--- The task ---
Reproduce the material from its beginning through the line containing "left knee: (345, 367, -26)", including that line, and leave out the pictures.

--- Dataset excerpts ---
......

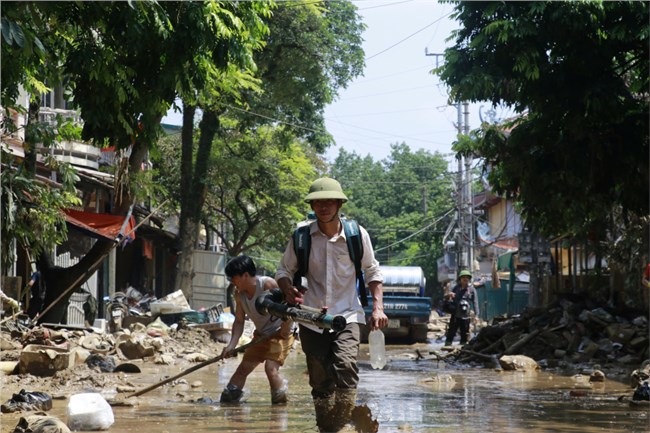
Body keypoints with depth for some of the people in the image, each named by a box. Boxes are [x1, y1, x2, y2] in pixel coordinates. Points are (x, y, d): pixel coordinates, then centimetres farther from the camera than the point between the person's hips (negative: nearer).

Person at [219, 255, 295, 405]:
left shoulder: (268, 284, -24)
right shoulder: (239, 294, -3)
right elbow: (239, 321, 1)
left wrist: (286, 328, -24)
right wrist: (232, 344, -12)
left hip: (281, 334, -7)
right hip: (261, 335, 7)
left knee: (271, 367, -22)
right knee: (244, 367, 7)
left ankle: (280, 403, -9)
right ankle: (227, 398, 15)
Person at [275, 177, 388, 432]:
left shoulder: (357, 234, -2)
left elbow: (372, 272, 11)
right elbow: (284, 270, 10)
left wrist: (378, 307, 0)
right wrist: (288, 290, -12)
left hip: (347, 315, -2)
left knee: (345, 367, -26)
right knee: (320, 383, 5)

......

--- Your response ---
Body keypoints with depth for some of the people in the image, each named by a box. Boxes are [x1, y1, x2, y2] in pixel coordinates. Points are (x, y, d): pixel coordinates, then centimetres farther from the camera than the point between the person's hips (negative: nearer).

Person at [219, 255, 295, 405]:
left shoulder: (268, 284, -24)
right shoulder: (239, 294, -3)
right elbow: (239, 321, 1)
left wrist: (286, 328, -24)
right wrist: (232, 344, -12)
left hip: (281, 334, -7)
right hip: (261, 335, 7)
left knee: (271, 367, -22)
right knee: (244, 367, 7)
left ankle: (280, 403, -9)
right ankle: (227, 398, 15)
Person at [275, 177, 388, 432]:
left shoulder: (357, 234, -2)
left elbow: (372, 272, 11)
right elbow: (284, 270, 10)
left wrist: (378, 307, 0)
right wrist: (288, 290, -12)
left hip: (347, 315, -2)
left knee: (345, 367, -26)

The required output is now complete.